USP’s Institute of Applied Sciences assists with drug discovery work in Fiji

 
Viliame Momoivalu of the Institute of Applied Sciences assists in research work being carried out to look for medicinal values in marine organisms such as sponges and soft coral.

The Institute of Applied Science at the University of the South Pacific together with the Georgia Institute of Technology and Scripps Institute of Oceanography have combined their research efforts in Fiji to look for medicinal values in marine organisms such as sponges and soft coral.

One of the goals of this program in collaboration with Scripps is to discover small molecule drug leads from chemically prolific marine bacteria cultured from sediment samples collected around the islands of Fiji.

Actinomycetales is an order of bacteria and this order is known to make more than two thirds of bio-active compounds and structurally diverse chemical compounds.

Mr Ritesh Raju, assistant project manager at the Institute of Applied Science (IAS), says marine actinomycetes represent an unexplored yet significant new resource for drug discovery and cataloguing the diversity of these bacteria and their ability to produce useful new medicines is a fundamental goal.

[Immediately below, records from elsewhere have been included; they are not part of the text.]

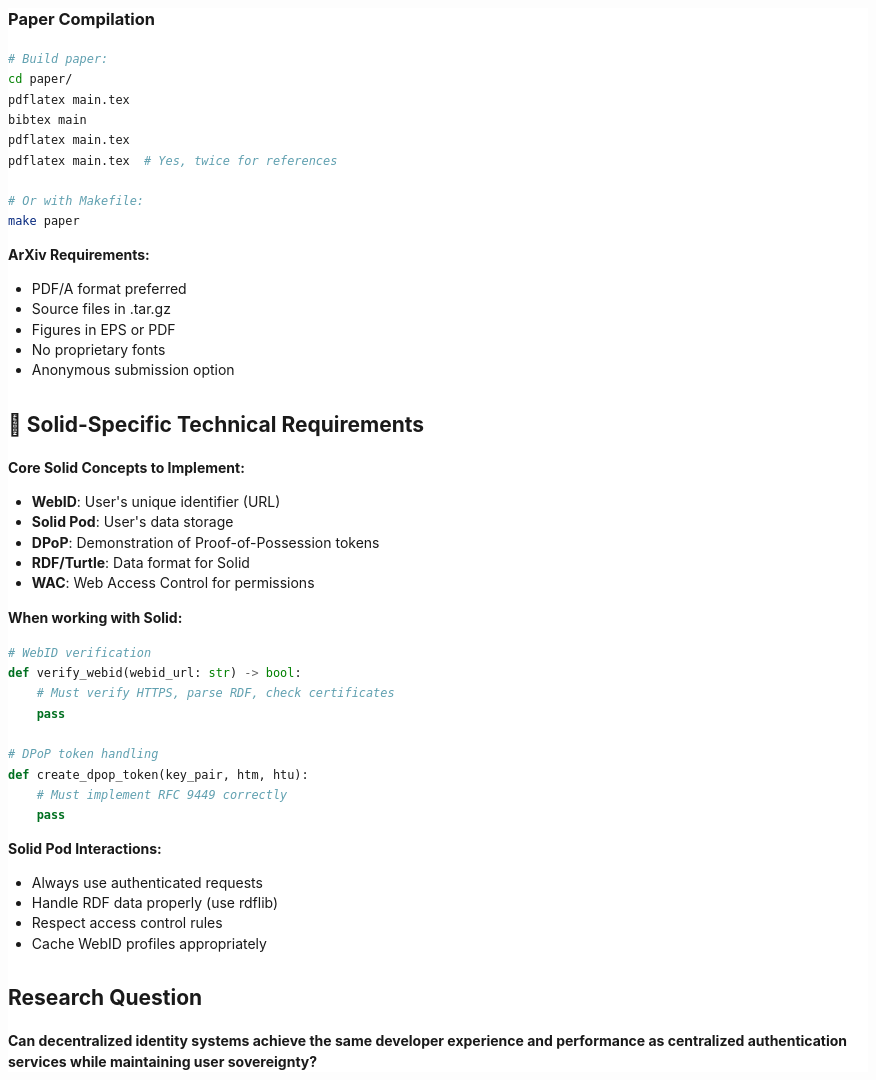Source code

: ### Paper Compilation
```bash
# Build paper:
cd paper/
pdflatex main.tex
bibtex main
pdflatex main.tex
pdflatex main.tex  # Yes, twice for references

# Or with Makefile:
make paper
```

**ArXiv Requirements:**
- PDF/A format preferred
- Source files in .tar.gz
- Figures in EPS or PDF
- No proprietary fonts
- Anonymous submission option

## 🔷 Solid-Specific Technical Requirements

**Core Solid Concepts to Implement:**
- **WebID**: User's unique identifier (URL)
- **Solid Pod**: User's data storage
- **DPoP**: Demonstration of Proof-of-Possession tokens
- **RDF/Turtle**: Data format for Solid
- **WAC**: Web Access Control for permissions

**When working with Solid:**
```python
# WebID verification
def verify_webid(webid_url: str) -> bool:
    # Must verify HTTPS, parse RDF, check certificates
    pass

# DPoP token handling
def create_dpop_token(key_pair, htm, htu):
    # Must implement RFC 9449 correctly
    pass
```

**Solid Pod Interactions:**
- Always use authenticated requests
- Handle RDF data properly (use rdflib)
- Respect access control rules
- Cache WebID profiles appropriately

## Research Question
**Can decentralized identity systems achieve the same developer experience and performance as centralized authentication services while maintaining user sovereignty?**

Mr Raju is part of the research team that consists of Julia Kubanek and Professor Mark Hay, a biology expert, who are from the Georgia Institute of Technology and Paul Jensen a research microbiologist from Scripps. Their findings were presented in a public lecture at USP recently.

“During the pilot study of this research, we got four new compounds from one of our strains we isolated here in Fiji, from the off-shore sediments’’ said Mr Raju.

He added that the four compounds are all analogs that belong to the terpenoid chloro- dihydroquinones having antibiotic properties.

“We are trying to get new strains and new species, which probably will be able to make new compounds.”

Mr Raju says the new find will need to go through many processes and clinical trials before it can be classified as a safe drug. He added that they are interested in finding new drugs from marine microbes.

IAS director Professor Bill Aalbersberg says they need to find drugs that are better than the current drugs used.

“We are testing for things that are resistant and are known as antibiotics and this would be a new way to treat the resistant strains,’’ said Professor Aalbersberg.

The collaboration between the three institutions started in January this year and is an on-going one.